As a person that wasn’t really Dutch but was born in The Netherlands, I have experienced the Dutch culture both from the inside and from the outside. This has allowed me to put things into perspective and analyse it. First of all, the culture of the Netherlands is very diverse, reflecting regional differences as well as the foreign influences built up by centuries of the Dutch people’s mercantile and explorative spirit. The Netherlands and its people have long played an important role as centre of cultural liberalism and tolerance.
From tulips (that actually originate from Turkey), to cheese, from the canals to windmills, you have certainly heard of The Netherlands and probably have an image come to mind when you think of it.
However, there are a few more things, we Dutchies are known for. For one, Dutchies are known as punctual when it comes to time and appreciate that same punctuality in return. This punctuality, you can say is very strongly imbedded in the Dutch culture. To explain how much we appreciate it, we have an ancient saying that goes:
- Being early means you’re on time.
- Being on time means you’re late.
- Being late means, better not being there at all.
As a multicultural society, our culture however has been developing constantly. Resulting in us being also very accepting of other cultures and their perceptions of punctuality for example. Which, working in an international market is very valuable.
Now, you might wonder why punctuality is so important for us. First of all, this has to do with trust. For Dutch people, in business, gaining trust is one of the first and single most important aspects. So, the first step towards this trust is being on time. This way you show, you are reliable to deliver your presence at the agreed time.
Enough about punctuality though and let me move on to another often-heard cultural trait that Dutchies are also known as being very sober and down to earth. In contrast with exceptions like the glamour and glitter of the monarch’s annual ride in his golden carriage, extravagance is often seen as wasteful and is met with disapproval. This has proven to be a positive trait during tough economic times though. Even the royal family does not excel in extravagance or spending lavishly. And when they do, their expenses are almost always scrutinized by the public and sometimes even mocked at. Like when the king, Willem-Alexander, was enjoying his holiday in Greece on his luxury yacht the Dutch Twitter was all over it, with every single joke they could post.
Another thing we often hear from foreigners about Dutch people is that we are direct. We’re very good at stating things as they are. No beating around the bush in this country. This particular aspect is also found in business very often, where we choose not to sugar-coat things but say them straightforward, just like we mean it. And yes often, this can be taken too far by being too direct but nevertheless, being direct also means that we’re honest. And we are convinced honesty in business is a very, very important element. An element with which trust is gained.

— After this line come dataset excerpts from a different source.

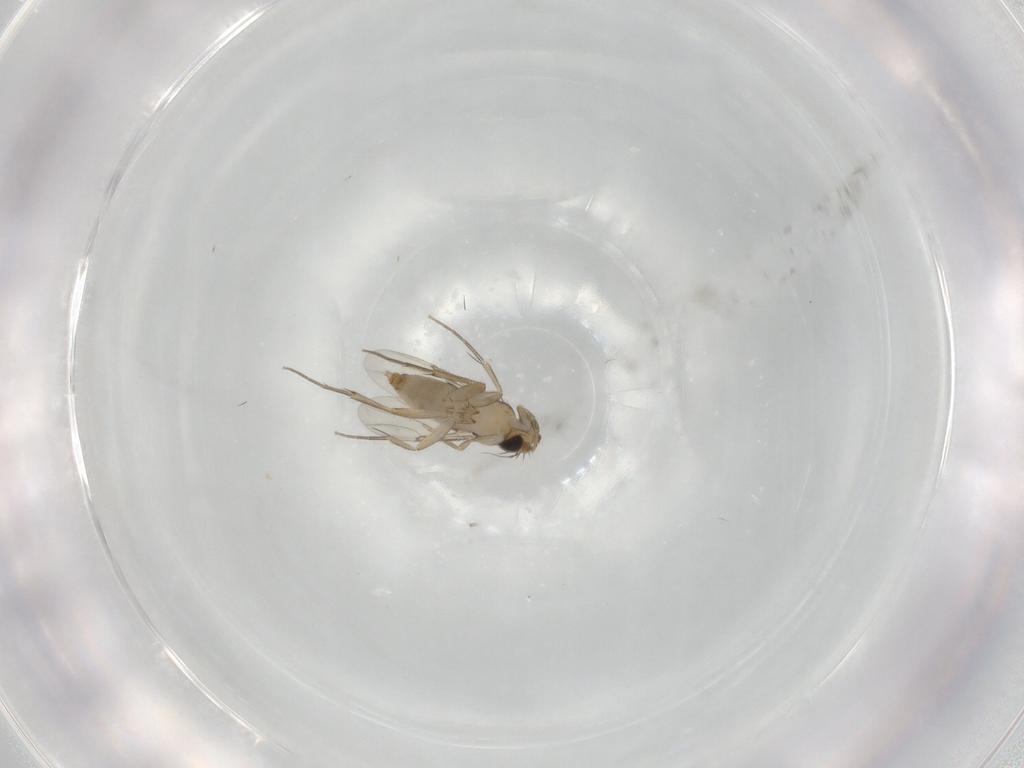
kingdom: Animalia
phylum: Arthropoda
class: Insecta
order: Diptera
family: Phoridae
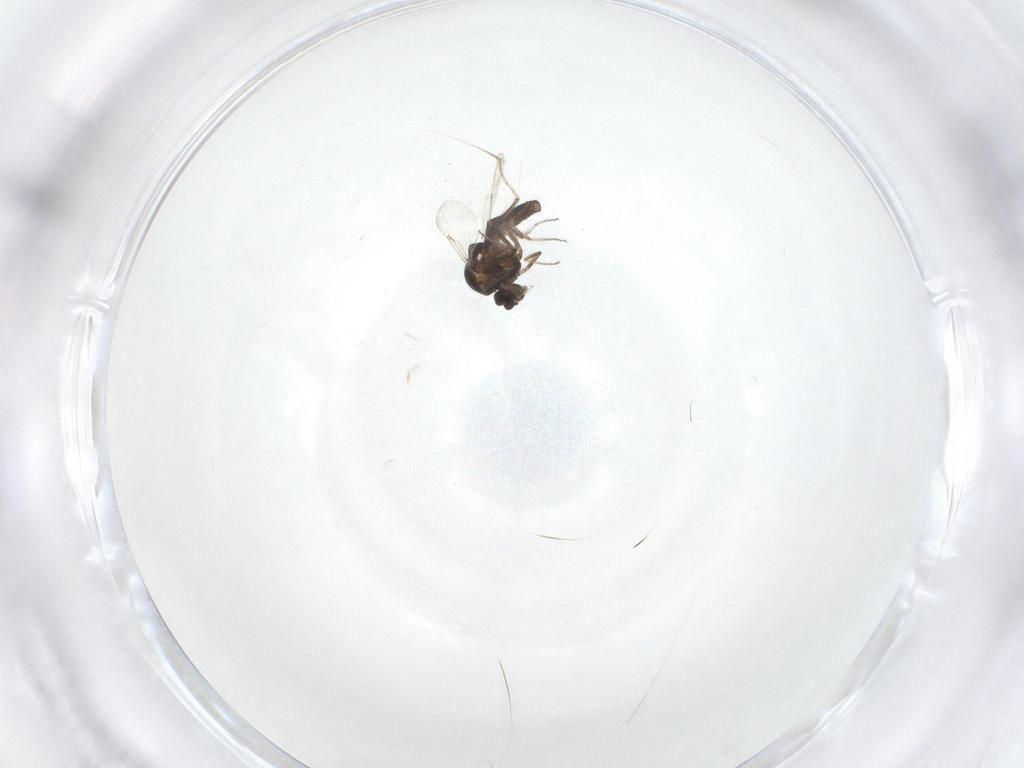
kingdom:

So, this directness can be seen as a bad thing, but also as a good thing. It just depends on the way you look at it and what you prefer; honesty or politeness. Also, being realistic no culture has got merely positive things. In every culture, just like in the Dutch culture there are also negative things. According to a study done by the Rijksuniversiteit Groningen (2019) the most popular negative thing in Dutch culture is they can be big cheapskates in their personal life. Hence, the American saying: going Dutch. For those that don’t know; this saying means that each individual will pay only for themselves. Also, there is no discussion possible in this cultural trait. Foreigners are often quite shocked when a male date doesn’t pay for the date but proposes to split the bill. However, by Dutch women this is often appreciated, as Dutch women are very keen on their independence.
Nevertheless, let’s leave things on a good note. So, all in all, aside from eating raw haring with onions, making delicious cheese in our country and being one of the tallest people in the world, I recognize what being a Dutch company can mean for you as partners in business: we will be fully committed to deliver on what we promise, by being direct and honest, that we are punctual to not waste your time and that we will be transparent and straightforward with our partners in all that we do with them. And that we will try to tone it all down a bit and respect the ways of your country.